The entire matrix can be seen in Table II.

1A 1B 2A 2B 3A 3B
1A 0.04 0.02 0.215 0.21 0.31 0.20
1B 0.08 0.04 0.03 0.42 0.02 0.41
2A 0.08 0.04 0.03 0.27 0.27 0.31
2B 0.12 0.06 0.045 0.23 0.23 0.31
3A 0.08 0.04 0.03 0.02 0.42 0.41
3B 0.16 0.08 0.06 0.04 0.34 0.32
Table II. Transition Matrix from Level to Level Including New Hire

Similarly, we can complete the transition matrix (Call it T).

Let Yn = the starting distribution in year n. Suppose:

Y1 = 1A 1B 2A 2B 3A 3B.

(2000 1000 1500 1000 1000 500).

Then Y2 = Y1 × T.

Y2 = (560 280 610 1515 1865 2170).

For the labor negotiation done by management, the transition matrix was assumed to be constant over the three-year contract (thus Yk = Y1 × Tk−1). If desired, then T can be reevaluated as needed and substituted for succeeding time periods.

Results and Discussion

Implementation and Cost Savings

This forecasting system was implemented by the Board of Education in the succeeding contract negotiations. As expected, it showed that teachers were shifting toward higher levels. In about ten years, approximately 72% of all teachers would be at the highest level. This, of course, has important implications for the negotiations since the greatest increases had traditionally been placed with the most senior employees. As a result, management became more cognizant of how the total funds were distributed amongst the levels. They realized that placing most of the allocated funds in the higher categories would lead to higher costs in succeeding years and were able to make salary allocations accordingly. This led to significant savings over the course of the contract.

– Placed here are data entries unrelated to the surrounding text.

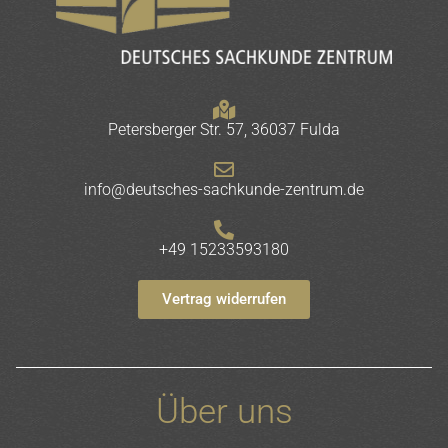
Petersberger Str. 57, 36037 Fulda
info@deutsches-sachkunde-zentrum.de
+49 15233593180
Vertrag widerrufen
Über uns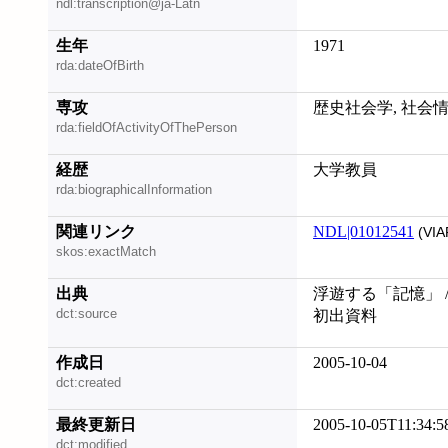
ndl:transcription@ja-Latn
生年
1971
rda:dateOfBirth
専攻
歴史社会学, 社会
rda:fieldOfActivityOfThePerson
経歴
大学教員
rda:biographicalInformation
関連リンク
NDL|01012541
(VIA
skos:exactMatch
出典
浮遊する「記憶」 /
dct:source
初出資料
作成日
2005-10-04
dct:created
最終更新日
2005-10-05T11:34:5
dct:modified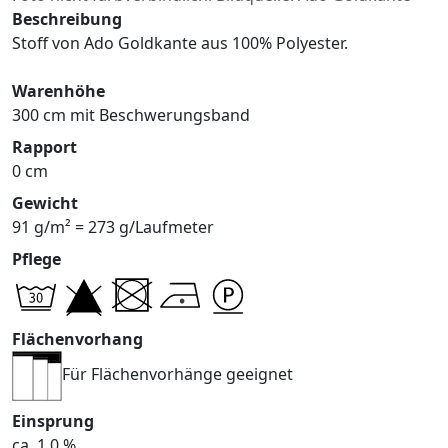
Beschreibung
Stoff von Ado Goldkante aus 100% Polyester.
Warenhöhe
300 cm mit Beschwerungsband
Rapport
0 cm
Gewicht
91 g/m² = 273 g/Laufmeter
Pflege
Flächenvorhang
Für Flächenvorhänge geeignet
Einsprung
ca. 1,0 %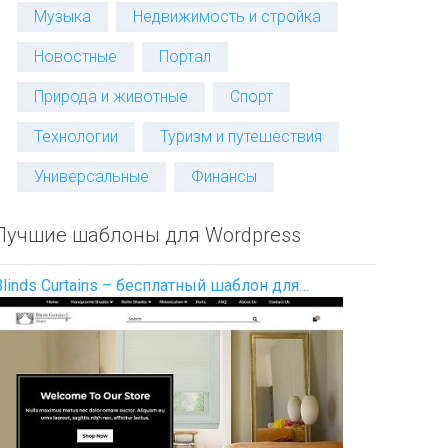
Музыка
Недвижимость и стройка
Новостные
Портал
Природа и животные
Спорт
Технологии
Туризм и путешествия
Универсальные
Финансы
Лучшие шаблоны для Wordpress
Blinds Curtains – бесплатный шаблон для…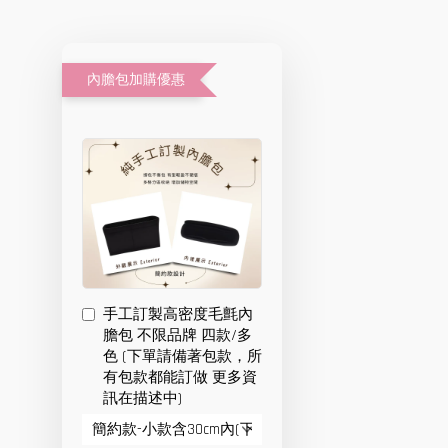
內膽包加購優惠
手工訂製高密度毛氈內
膽包 不限品牌 四款/多
色 (下單請備著包款，所
有包款都能訂做 更多資
訊在描述中)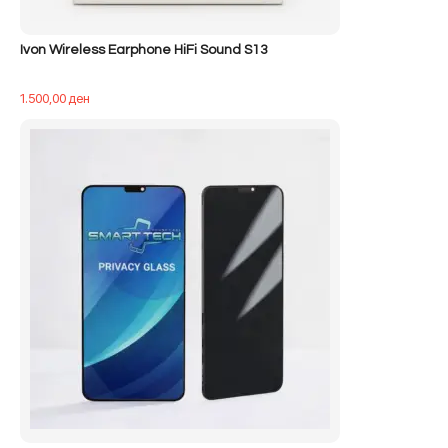
Ivon Wireless Earphone HiFi Sound S13
1.500,00
ден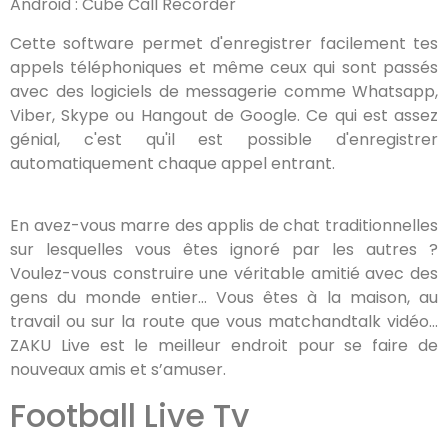
Android : Cube Call Recorder
Cette software permet d'enregistrer facilement tes
appels téléphoniques et même ceux qui sont passés
avec des logiciels de messagerie comme Whatsapp,
Viber, Skype ou Hangout de Google. Ce qui est assez
génial, c'est qu'il est possible d'enregistrer
automatiquement chaque appel entrant.
En avez-vous marre des applis de chat traditionnelles
sur lesquelles vous êtes ignoré par les autres ?
Voulez-vous construire une véritable amitié avec des
gens du monde entier… Vous êtes à la maison, au
travail ou sur la route que vous matchandtalk vidéo…
ZAKU Live est le meilleur endroit pour se faire de
nouveaux amis et s’amuser.
Football Live Tv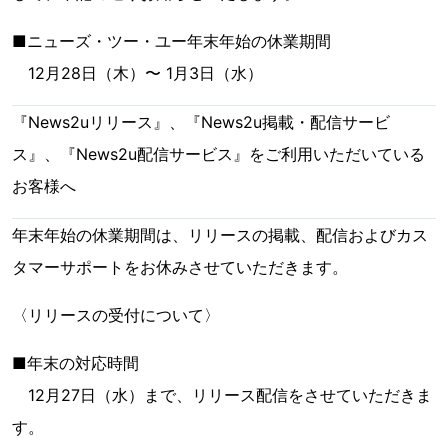
■ニューズ・ツー・ユー年末年始の休業期間
12月28日（木）〜 1月3日（水）
『News2uリリース』、『News2u掲載・配信サービ
ス』、『News2u配信サービス』をご利用いただいている
お客様へ
年末年始の休業期間は、リリースの掲載、配信およびカス
タマーサポートをお休みさせていただきます。
〈リリースの受付について〉
■年末の対応時間
12月27日（水）まで、リリース配信をさせていただきま
す。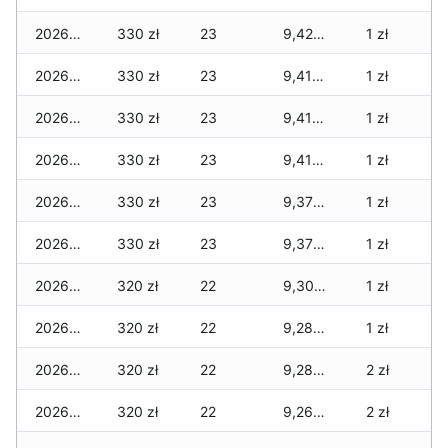
2026-03-18
330 zł
23
9,420 zł
1 zł
2026-03-17
330 zł
23
9,410 zł
1 zł
2026-03-16
330 zł
23
9,410 zł
1 zł
2026-03-15
330 zł
23
9,410 zł
1 zł
2026-03-14
330 zł
23
9,370 zł
1 zł
2026-03-13
330 zł
23
9,370 zł
1 zł
2026-03-12
320 zł
22
9,300 zł
1 zł
2026-03-11
320 zł
22
9,280 zł
1 zł
2026-03-10
320 zł
22
9,280 zł
2 zł
2026-03-09
320 zł
22
9,260 zł
2 zł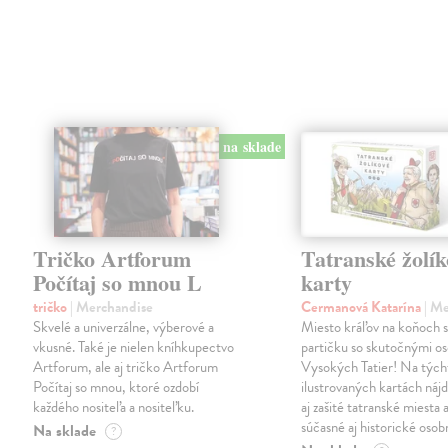
na sklade
Tričko Artforum
Tatranské žolík
Počítaj so mnou L
karty
tričko
| Merchandise
Cermanová Katarína
| M
Skvelé a univerzálne, výberové a
Miesto kráľov na koňoch si
vkusné. Také je nielen kníhkupectvo
partičku so skutočnými o
Artforum, ale aj tričko Artforum
Vysokých Tatier! Na tých
Počítaj so mnou, ktoré ozdobí
ilustrovaných kartách náj
každého nositeľa a nositeľku.
aj zašité tatranské miesta 
súčasné aj historické osob
Na sklade
?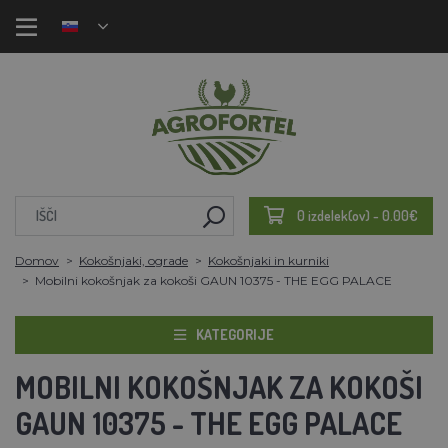
0 izdelek(ov) - 0.00€
Domov
Kokošnjaki, ograde
Kokošnjaki in kurniki
Mobilni kokošnjak za kokoši GAUN 10375 - THE EGG PALACE
KATEGORIJE
MOBILNI KOKOŠNJAK ZA KOKOŠI
GAUN 10375 - THE EGG PALACE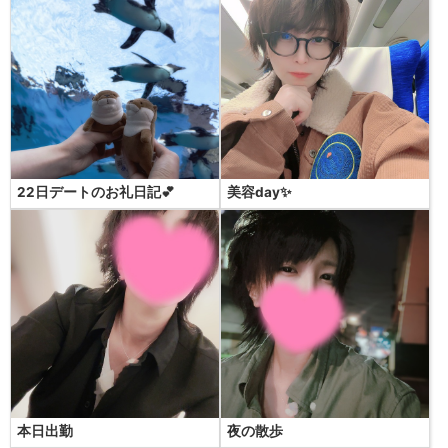
22日デートのお礼日記💕
美容day✨
本日出勤
夜の散歩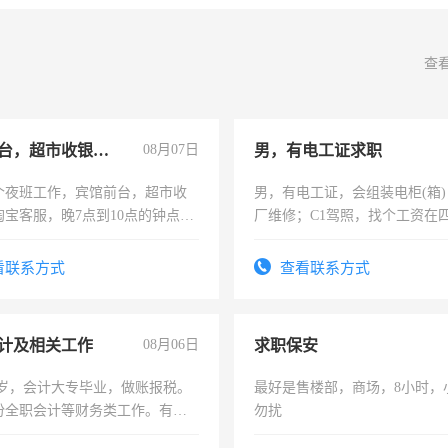
查
宾馆前台，超市收银员，淘宝客服
08月07日
男，有电工证求职
个夜班工作，宾馆前台，超市收
男，有电工证，会组装电柜(箱
淘宝客服，晚7点到10点的钟点
厂维修；C1驾照，找个工资在
烦看到的老板加我微信聊，手机
上，枣强县以外需要有住宿，
信
电话
看联系方式
查看联系方式
计及相关工作
08月06日
求职保安
7岁，会计大专毕业，做账报税。
最好是售楼部，商场，8小时，
份全职会计等财务类工作。有会
勿扰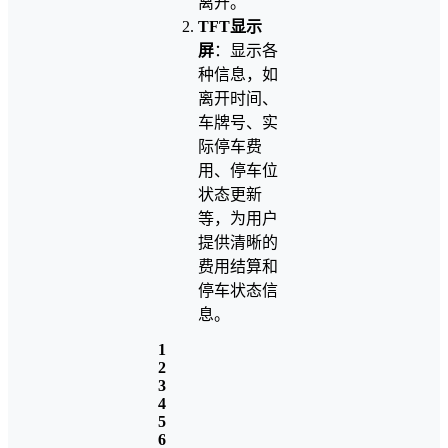
离开。
TFT显示
屏
：显示各
种信息，如
离开时间、
车牌号、实
际停车费
用、停车位
状态更新
等，为用户
提供清晰的
费用结算和
停车状态信
息。
1
2
3
4
5
6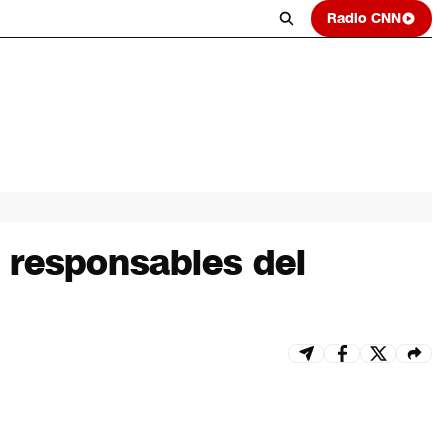
Radio CNN
 responsables del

As mentioned previously, one of the assumptions in the model was that the total workforce would remain relatively constant. In our case, this assumption turned out to be flawed. In periods of expansion, it would certainly be necessary to increase the workforce. In the case of our model for the Board of Education, retrenchment and layoffs became an issue. Especially with such recent factors as changes brought about by COVID-19, layoffs and rehiring have become important factors. The model can easily be adapted to incorporate these issues. Other than the retirement category, the model can include a layoff category. Alternatively, new hires can be based not only on retirements but also on projections for staff needed.

Conclusions, Generalization, and Further Work

This model can be adapted to any industry. Such a system would be invaluable to managers, negotiators, and corporate planners. Using a comparable system of salary range levels, similar transition matrices would be developed. It would be important to allow for increases or decreases in staff size as needed, as well as keep track of possible changes in transitions over time. Wilinski (2019) deals with changing transition matrices in Markov chains. The value of such a model would not only be for negotiations and forecasting salary costs. It would also enable managers to track the effects of their hiring practices and maintain a balance of experience in their workforce. Goals could be set for experience levels needed over time, and hiring practices adjusted accordingly. It could also add great value by incorporating issues of diversity, equity, and inclusion in the workplace. By being able to track where employees would likely be down the line, a fairer distribution could be achieved.